→ **TASK TO COMPLETE**
Reproduce word for word the part of the records below that opens with the line containing "order: Orthoptera" and closes with the line containing "class: Pinopsida", including both of those lines. Give only those lines.

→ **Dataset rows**
+---+

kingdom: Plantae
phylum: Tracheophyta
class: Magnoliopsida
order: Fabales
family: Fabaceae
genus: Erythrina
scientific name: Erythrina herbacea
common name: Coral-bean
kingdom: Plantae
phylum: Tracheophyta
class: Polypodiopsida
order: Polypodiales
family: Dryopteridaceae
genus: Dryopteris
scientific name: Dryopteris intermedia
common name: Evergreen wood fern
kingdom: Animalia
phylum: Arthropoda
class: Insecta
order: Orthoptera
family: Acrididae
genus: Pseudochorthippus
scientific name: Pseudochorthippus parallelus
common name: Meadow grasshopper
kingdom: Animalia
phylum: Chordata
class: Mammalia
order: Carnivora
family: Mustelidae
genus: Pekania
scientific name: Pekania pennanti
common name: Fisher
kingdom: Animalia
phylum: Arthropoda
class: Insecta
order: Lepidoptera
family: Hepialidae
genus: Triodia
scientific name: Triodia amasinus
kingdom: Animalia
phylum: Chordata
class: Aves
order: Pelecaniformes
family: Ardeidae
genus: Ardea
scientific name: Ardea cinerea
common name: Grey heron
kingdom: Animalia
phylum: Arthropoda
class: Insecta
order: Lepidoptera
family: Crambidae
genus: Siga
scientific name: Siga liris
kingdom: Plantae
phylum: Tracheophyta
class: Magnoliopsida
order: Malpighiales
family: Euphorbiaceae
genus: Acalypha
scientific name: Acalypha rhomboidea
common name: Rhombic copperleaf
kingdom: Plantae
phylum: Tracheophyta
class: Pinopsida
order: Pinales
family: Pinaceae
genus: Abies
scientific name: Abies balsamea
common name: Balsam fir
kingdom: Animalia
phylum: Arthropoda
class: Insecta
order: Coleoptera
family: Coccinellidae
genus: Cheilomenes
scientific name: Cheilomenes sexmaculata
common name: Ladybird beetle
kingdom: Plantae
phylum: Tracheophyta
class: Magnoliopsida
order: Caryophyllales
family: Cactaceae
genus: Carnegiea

+---+

→ **WRITTEN SOLUTION**
order: Orthoptera
family: Acrididae
genus: Pseudochorthippus
scientific name: Pseudochorthippus parallelus
common name: Meadow grasshopper
kingdom: Animalia
phylum: Chordata
class: Mammalia
order: Carnivora
family: Mustelidae
genus: Pekania
scientific name: Pekania pennanti
common name: Fisher
kingdom: Animalia
phylum: Arthropoda
class: Insecta
order: Lepidoptera
family: Hepialidae
genus: Triodia
scientific name: Triodia amasinus
kingdom: Animalia
phylum: Chordata
class: Aves
order: Pelecaniformes
family: Ardeidae
genus: Ardea
scientific name: Ardea cinerea
common name: Grey heron
kingdom: Animalia
phylum: Arthropoda
class: Insecta
order: Lepidoptera
family: Crambidae
genus: Siga
scientific name: Siga liris
kingdom: Plantae
phylum: Tracheophyta
class: Magnoliopsida
order: Malpighiales
family: Euphorbiaceae
genus: Acalypha
scientific name: Acalypha rhomboidea
common name: Rhombic copperleaf
kingdom: Plantae
phylum: Tracheophyta
class: Pinopsida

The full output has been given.